**YOUR GOAL**
Gather every line of the records that contains the string "seul", matching case exactly, and copy each one.

**EXTRACTED INFORMATION**

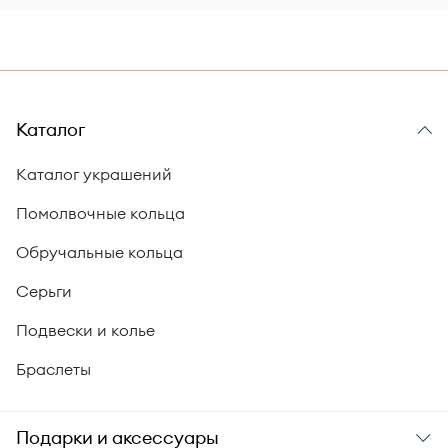
Каталог
Каталог украшений
Помолвочные кольца
Обручальные кольца
Серьги
Подвески и колье
Браслеты
Подарки и аксессуары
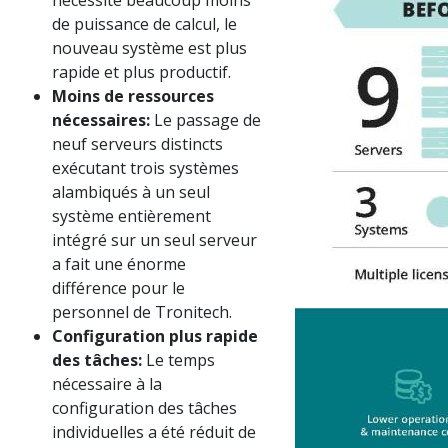
nécessite beaucoup moins
de puissance de calcul, le
nouveau système est plus
rapide et plus productif.
Moins de ressources
nécessaires:
Le passage de
neuf serveurs distincts
exécutant trois systèmes
alambiqués à un seul
système entièrement
intégré sur un seul serveur
a fait une énorme
différence pour le
personnel de Tronitech.
Configuration plus rapide
des tâches:
Le temps
nécessaire à la
configuration des tâches
individuelles a été réduit de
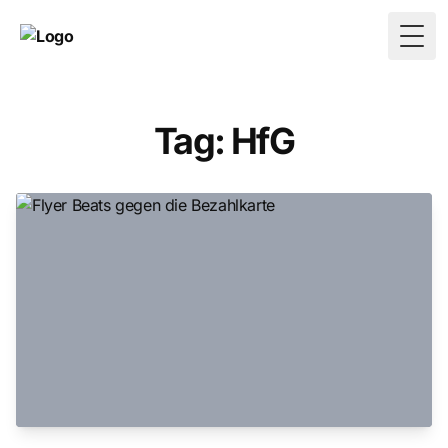
Togg
Tag: HfG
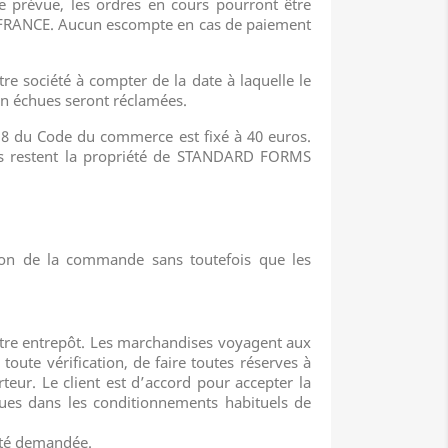
 prévue, les ordres en cours pourront être
 FRANCE. Aucun escompte en cas de paiement
tre société à compter de la date à laquelle le
on échues seront réclamées.
al. 8 du Code du commerce est fixé à 40 euros.
ées restent la propriété de STANDARD FORMS
on de la commande sans toutefois que les
notre entrepôt. Les marchandises voyagent aux
 toute vérification, de faire toutes réserves à
rteur. Le client est d’accord pour accepter la
nues dans les conditionnements habituels de
tité demandée.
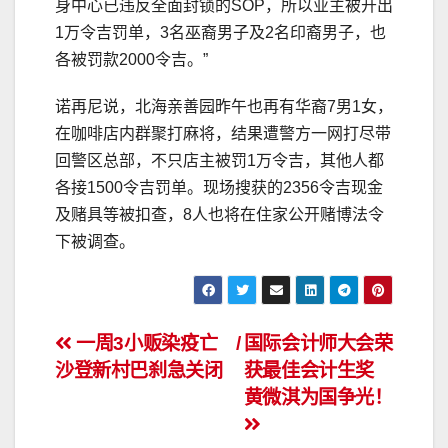
身中心已违反全面封锁的SOP，所以业主被开出
1万令吉罚单，3名巫裔男子及2名印裔男子，也
各被罚款2000令吉。”
诺再尼说，北海亲善园昨午也再有华裔7男1女，
在咖啡店内群聚打麻将，结果遭警方一网打尽带
回警区总部，不只店主被罚1万令吉，其他人都
各接1500令吉罚单。现场搜获的2356令吉现金
及赌具等被扣查，8人也将在住家公开赌博法令
下被调查。
文
一周3小贩染疫亡 /
国际会计师大会荣
沙登新村巴刹急关闭
获最佳会计生奖
章
黄微淇为国争光！
导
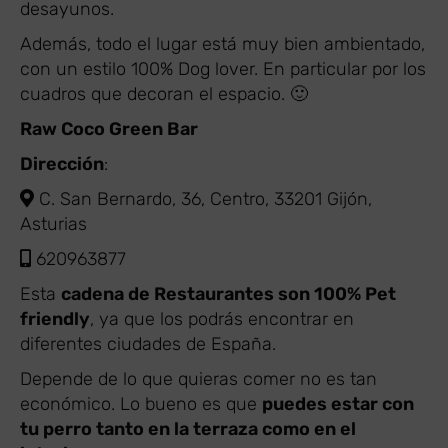
desayunos.
Además, todo el lugar está muy bien ambientado,
con un estilo 100% Dog lover. En particular por los
cuadros que decoran el espacio. 🙂
Raw Coco Green Bar
Dirección
:
C. San Bernardo, 36, Centro, 33201 Gijón,
Asturias
620963877
Esta
cadena de Restaurantes son 100% Pet
friendly
, ya que los podrás encontrar en
diferentes ciudades de España.
Depende de lo que quieras comer no es tan
económico. Lo bueno es que
puedes estar con
tu perro tanto en la terraza como en el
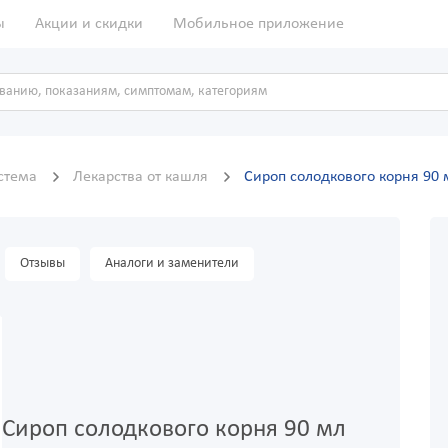
ы
Акции и скидки
Мобильное приложение
истема
Лекарства от кашля
Сироп солодкового корня 90 
Отзывы
Аналоги и заменители
Сироп солодкового корня 90 мл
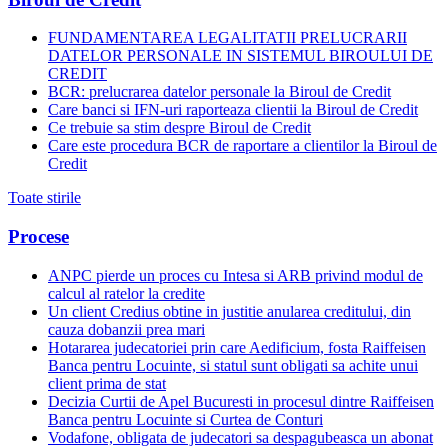
FUNDAMENTAREA LEGALITATII PRELUCRARII
DATELOR PERSONALE IN SISTEMUL BIROULUI DE
CREDIT
BCR: prelucrarea datelor personale la Biroul de Credit
Care banci si IFN-uri raporteaza clientii la Biroul de Credit
Ce trebuie sa stim despre Biroul de Credit
Care este procedura BCR de raportare a clientilor la Biroul de
Credit
Toate stirile
Procese
ANPC pierde un proces cu Intesa si ARB privind modul de
calcul al ratelor la credite
Un client Credius obtine in justitie anularea creditului, din
cauza dobanzii prea mari
Hotararea judecatoriei prin care Aedificium, fosta Raiffeisen
Banca pentru Locuinte, si statul sunt obligati sa achite unui
client prima de stat
Decizia Curtii de Apel Bucuresti in procesul dintre Raiffeisen
Banca pentru Locuinte si Curtea de Conturi
Vodafone, obligata de judecatori sa despagubeasca un abonat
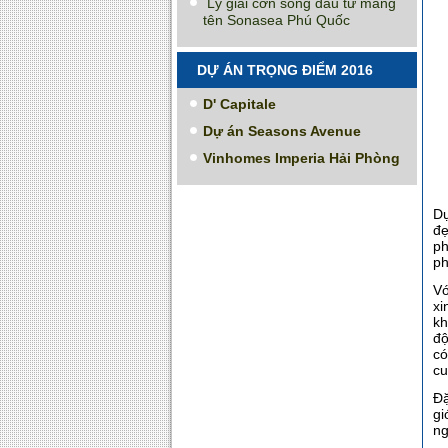
Lý giải cơn sóng đầu tư mang
tên Sonasea Phú Quốc
DỰ ÁN TRỌNG ĐIỂM 2016
D' Capitale
Dự án Seasons Avenue
Vinhomes Imperia Hải Phòng
Dự
đẹ
ph
ph
Vớ
xi
kh
độ
có
cu
Đặ
gi
ng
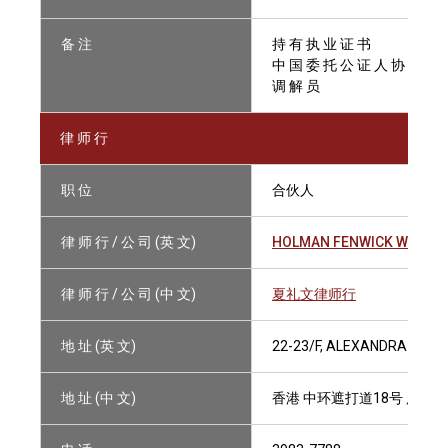
备 注
持 有 执 业 证 书
中 国 委 托 公 证 人 协 会 会 
调 解 员
律 师 行
职 位
合伙人
律 师 行 / 公 司 (英 文)
HOLMAN FENWICK WILLAN
律 师 行 / 公 司 (中 文)
夏礼文律师行
地 址 (英 文)
22-23/F, ALEXANDRA HOUS
地 址 (中 文)
香港 中环遮打道18号 历山大厦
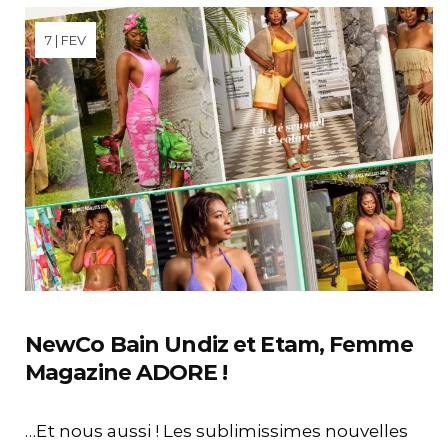
7 | FEV
NewCo Bain Undiz et Etam, Femme
Magazine ADORE !
…Et nous aussi ! Les sublimissimes nouvelles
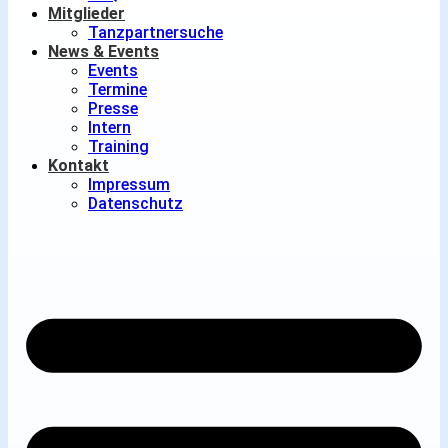
Mitglieder
Tanzpartnersuche
News & Events
Events
Termine
Presse
Intern
Training
Kontakt
Impressum
Datenschutz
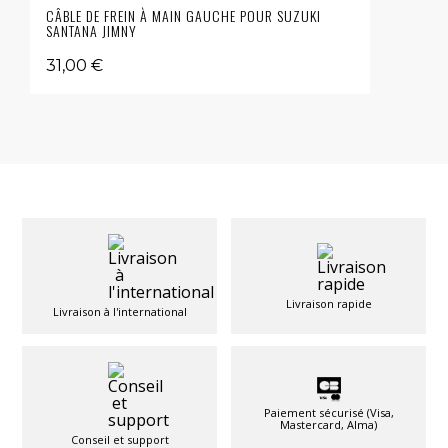
CÂBLE DE FREIN À MAIN GAUCHE POUR SUZUKI
SANTANA JIMNY
31,00 €
Livraison rapide
Livraison à l'international
Paiement sécurisé (Visa,
Mastercard, Alma)
Conseil et support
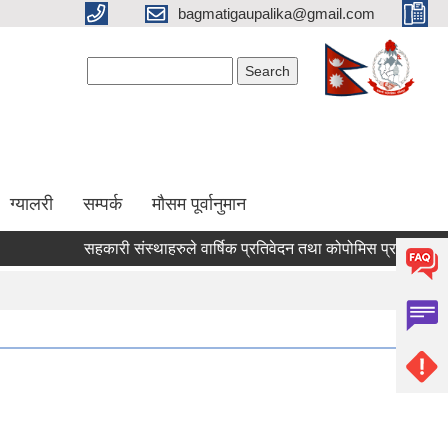
bagmatigaupalika@gmail.com
Search form
Search
ग्यालरी
सम्पर्क
मौसम पूर्वानुमान
सहकारी संस्थाहरुले वार्षिक प्रतिवेदन तथा कोपोमिस प्रणालीमा आवद्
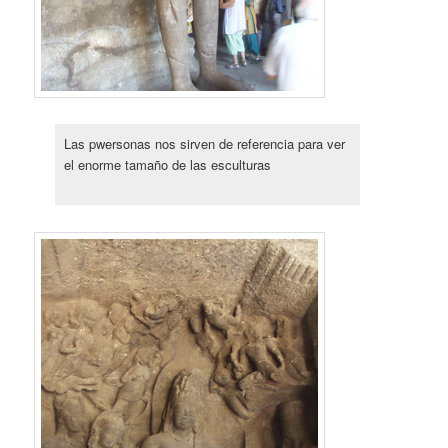
Las pwersonas nos sirven de referencia para ver
el enorme tamaño de las esculturas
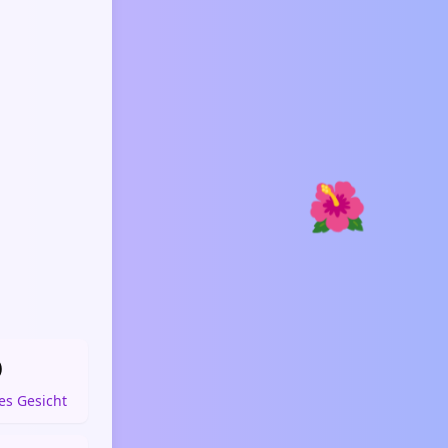
🌺

es Gesicht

**EXERCISE ANSWER**
alambiqués à un seul
intégré sur un seul serveur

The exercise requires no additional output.